- _Tarefa proposta_
Prossiga o texto sobre o processo de insolvência a partir do ponto em que termina.

IV- Não tendo o terceiro, após ter sido notificado para o efeito, procedido à junção da declaração de sub-rogação emitida pela Autoridade Tributária, deverá ser indeferida a intervenção. 
Decisão Texto Parcial:
Decisão Texto Integral: Acordam as Juízas na Secção do Comércio do Tribunal da Relação de Lisboa:

I-RELATÓRIO
Em 21/1/2016 o N…, S.A., requereu a Insolvência de I…, S.A., pessoa colectiva n.º …, com sede na Rua …, tendo, após audiência final, sido proferida sentença, em 20/6/2016, a declarar a insolvência da requerida.
Da relação de créditos elaborada pelo Administrador da Insolvência nos termos do disposto no artº 129º do CIRE constam, entre outros, os seguintes créditos da Fazenda Pública:
- 3.292,95 € relativo a IMI, incluindo juros;
- 1.241,48 € relativo a IMT, incluindo juros;
- 1,864,18 € relativo a  IVA, incluindo juros;
- 3.662,50 € relativo a IRC, incluindo juros e
- 62,363,34 € IMT, IUC, IVA, IRC, IMI, Custas e Coimas, incluindo igualmente juros.
Em 23/01/2020, O Estado Português (Administração Tributária), juntou aos autos de insolvência requerimento com o seguinte teor:
“1º
Segundo informação prestada pela DSGCT, a insolvente já liquidou integralmente todos os créditos tributários reclamados no processo de insolvência. (doc. único)
2.º
Significa isto, portanto, que a Administração Tributária deixou de possui interesse e, inclusivamente, deixou de possuir legitimidade processual para votar o plano de insolvência proposto”.
Com este requerimento foi junto um ofício emitido pela Autoridade Tributária em 22/01/2020 e dirigido ao Ministério Público, com o seguinte teor:
“(…)
Assunto: Insolvencia nº …, – I…, S.A. (…)
Relativamente ao processo em epígrafe (…), informa-se que face aos elementos disponíveis no sistema informático da Autoridade Tributária e Aduaneira (AT) o contribuinte tem a sua situação regularizada, tendo procedido ao pagamento integral da dívida reclamada.
(…)”
Em 30/01/2020, a apelante apresentou nos autos de insolvência requerimento com o seguinte teor:
“M…, interveniente nos autos acima referenciados, vem requerer a junção aos autos do documento comprovativo do pagamento, por si efectuado, das dívidas à AT da sociedade insolvente I…, S.A.”
Com tal requerimento juntou cópia de um cheque datado de 16/01/2010, sacado sobre o Banco … e emitido à ordem do I.G.C.P., no valor de € 92.011,50 e ainda cópia de uma ordem de débito emitida pela apelante e dirigida ao Banco … com o seguinte teor:
“(…)
Por débito da conta acima referida, queiram (Visar/Emitir) o cheque … Total debitado: € 92.011,50 (…)”
Em 23/03/2020, a apelante juntou aos mesmos autos requerimento com o seguinte teor:
“1. Como decorre dos autos, a ora requerente procedeu ao pagamento integral (por excesso, note-se) do valor que, nos presentes autos, foi reclamado pela Fazenda Pública, devendo, pois, no lugar daquela entidade, a ora requerente ser tida como credora em relação à massa insolvente.

- _Material de estudo_
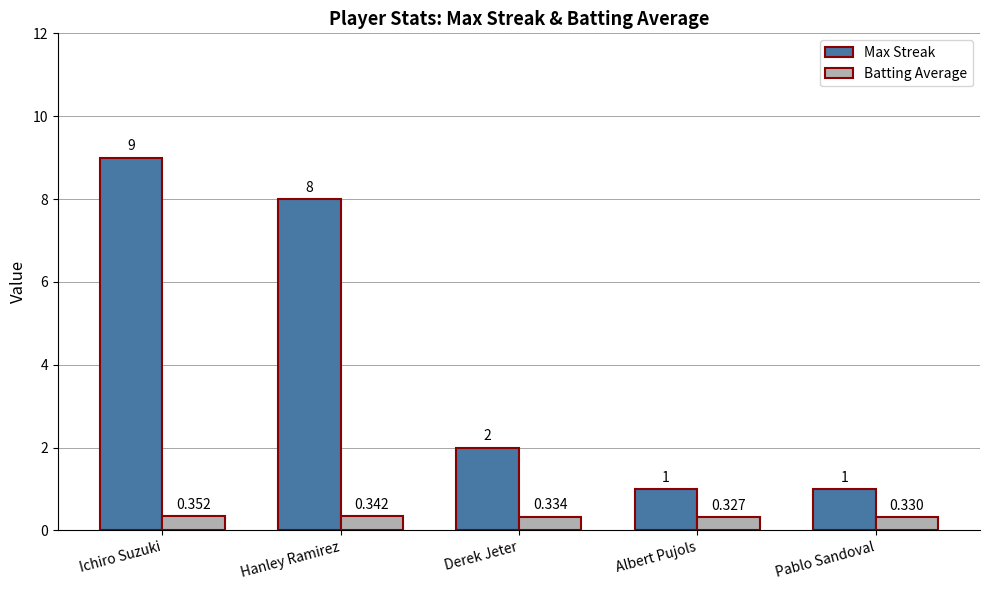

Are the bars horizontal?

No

* * *

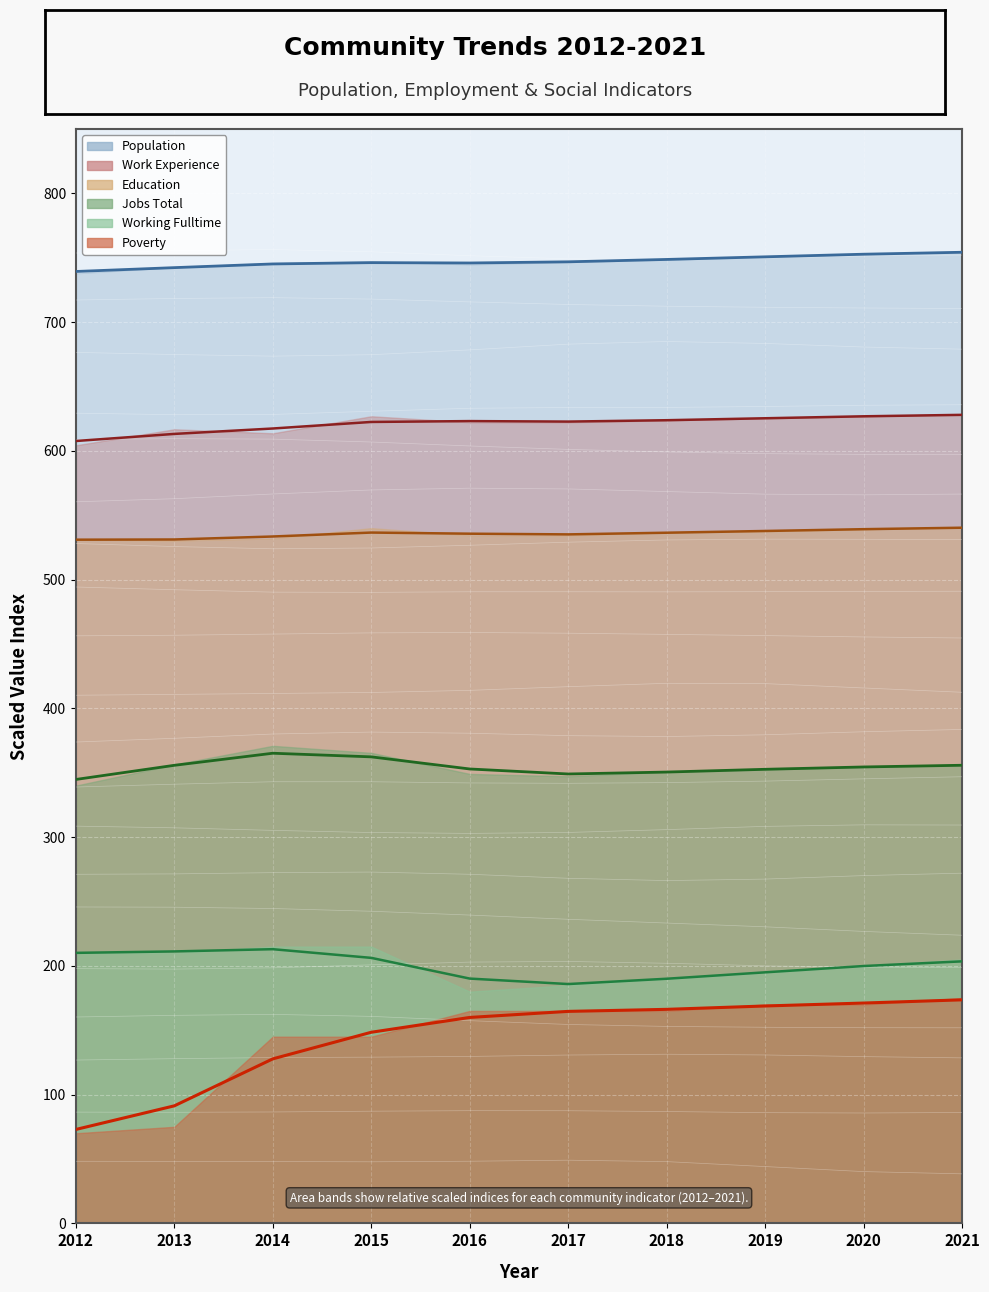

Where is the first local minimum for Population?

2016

- _Resposta ao exercício_
2. Deve, pois, ser a mesma admitida a intervir em representação daquele crédito, tendo em consideração, designadamente, o plano de insolvência que foi apresentado nos
autos em 20.03.2020, ao qual, desde já se adiante, adere em absoluto.
3. O que se requer seja considerado.” 
Em 30/03/2020, foi proferido o seguinte Despacho:
“II. 23-03-2020, Requerimento de habilitação:
Não se alegando, especificadamente, os factos constitutivos da transmissão do crédito, designadamente, qual das modalidades de sub-rogação em causa, indefiro liminarmente o requerido.”
Em 12/05/2020, a apelante juntou aos autos requerimento com o seguinte teor:
M…, nos autos acima referenciados, tendo sido notificada do despacho de 30.03.2020, que afirma não estarem concretizados os factos constitutivos da sub-rogação, vem dizer e requerer o seguinte:
1. Como dos autos decorre, e ninguém questionou, até em face dos elementos documentais juntos aos autos, a ora requerente procedeu ao pagamento junto da Autoridade Tributária de todos os valores reclamados por aquela entidade à sociedade insolvente nos presentes autos.
2. Estamos, assim, no plano da previsão do constante do art. 40.º da LGT, sendo que os administradores da sociedade insolvente, enquanto responsáveis subsidiários, aceitaram que ocorresse a sub-rogação – cf., entre outros, o Acórdão do Supremo Tribunal Administrativo de 29.11.2017, no proc. n.º … (sendo que a requerente tinha interesse direto no pagamento por via da viabilização do plano de insolvência, única forma de a mesma assegurar os seus créditos).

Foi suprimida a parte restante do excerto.